In <[EMAIL PROTECTED]>, on 07/19/2005
   at 09:33 AM, Bill Fairchild <[EMAIL PROTECTED]> said:

>Overlooking a reference to an instruction about to be changed with a
>patch

What is at issue is changing a datum that is not an instruction. Such
data typically have more references than instructions do, and the
references are more likely to be unrelated to each other.

>Similarly overlooking a reference to a  source code instruction 
>about to be reassembled may also cause adverse affects. 
 
Only rarely will changing a literal reference in a source line cause
problems that could have been avoided by reading the code that
referred to that line.

>Clearly the problem here is the overlooking rather than the level of 
>atrocity with which the source instruction was coded.

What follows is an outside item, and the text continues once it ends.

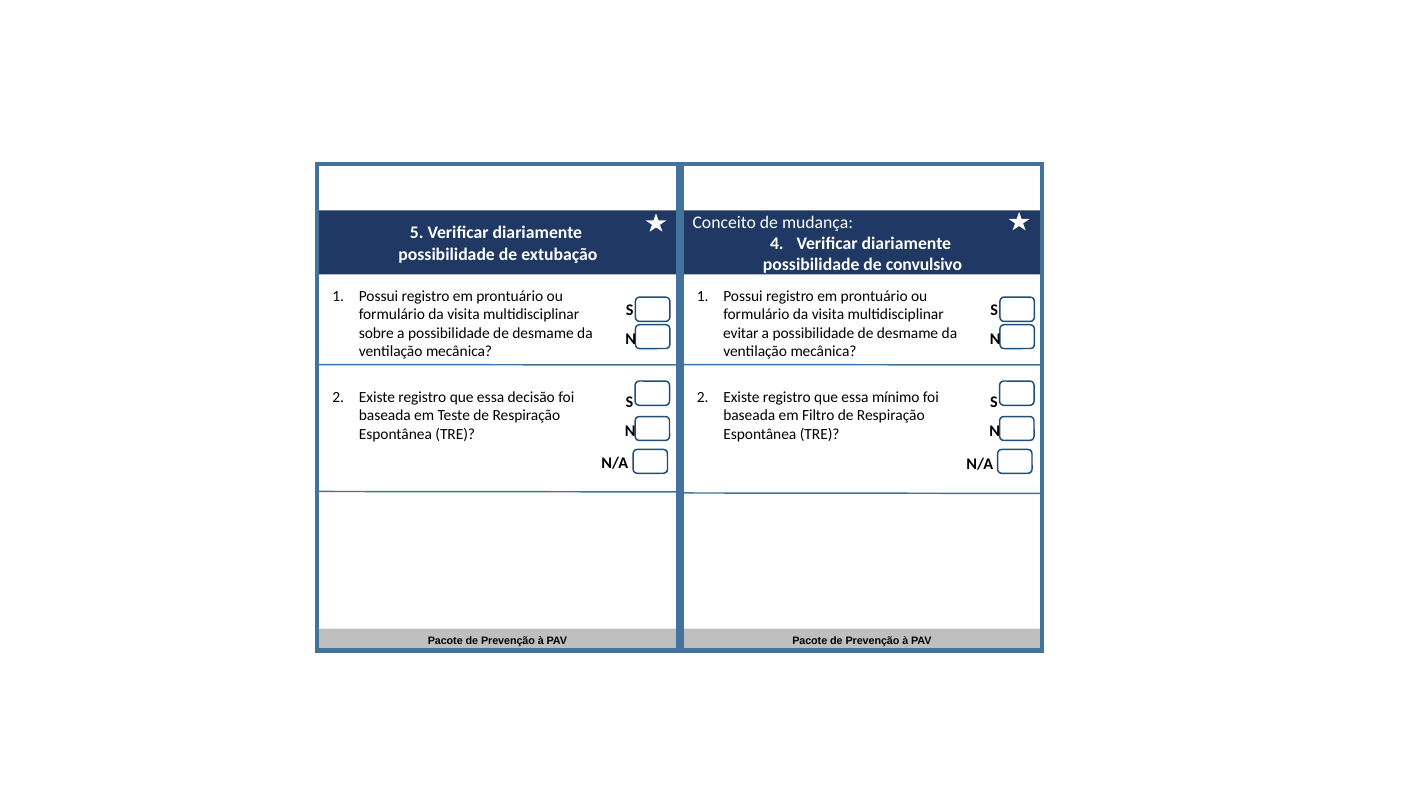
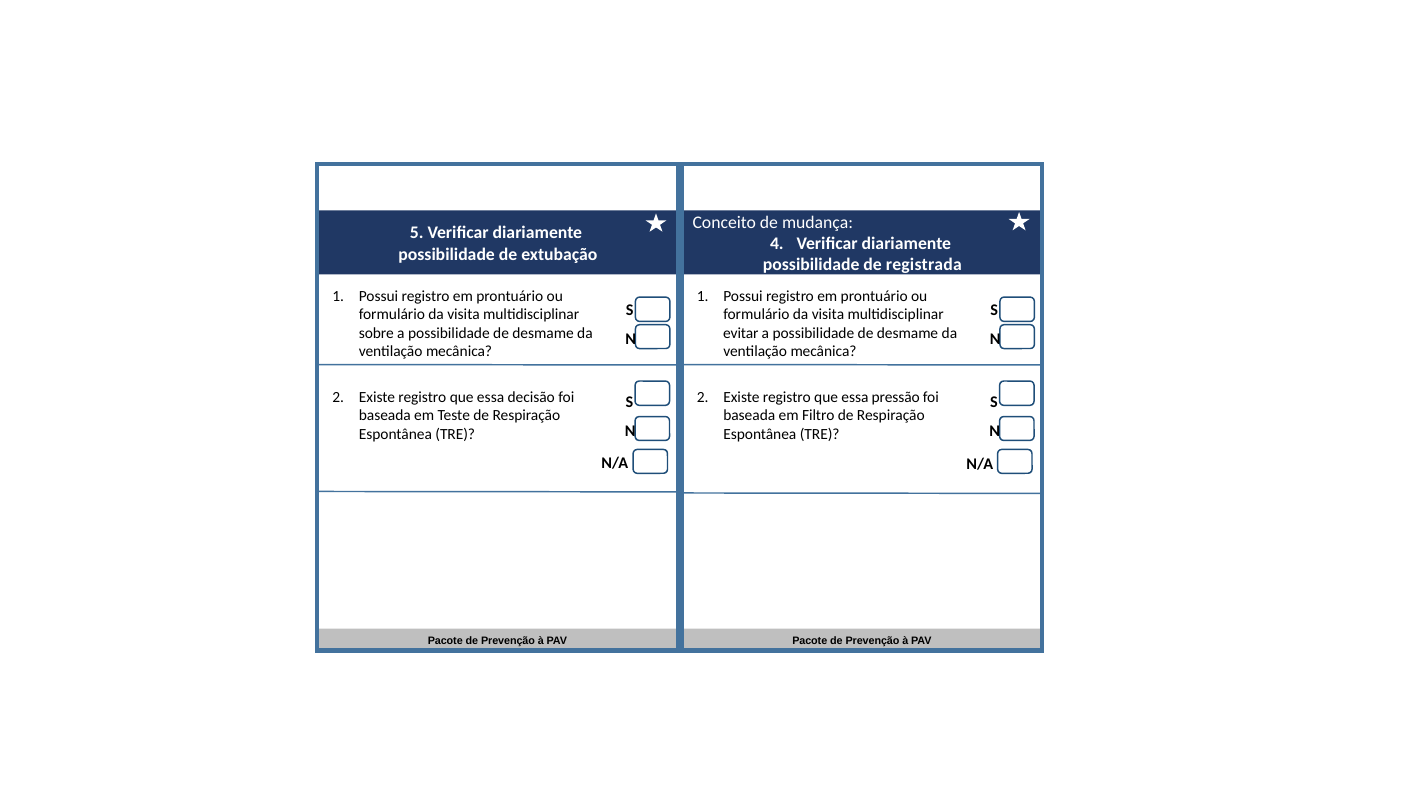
convulsivo: convulsivo -> registrada
mínimo: mínimo -> pressão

The atrocity lies in the person that did the zap, not in the source
code. The assembler automates handling of literal without problems,
and there's nothing wrong with source code that uses them. The problem
comes in when someone bypasses the assembler in the name of
"efficiency" and steps on his own fingers. It's the equivalent of
putting a copper penny in a fuse box so you don't have to be bothered
with changing fuses.

>There are times when a patch is necessitated because  there is no 
>source code.

BTDTGTS. That doesn't mean that people should write code on the
assumption that they will lose the source.
 
-- 
     Shmuel (Seymour J.) Metz, SysProg and JOAT
     ISO position; see <http://patriot.net/~shmuel/resume/brief.html> 
We don't care. We don't have to care, we're Congress.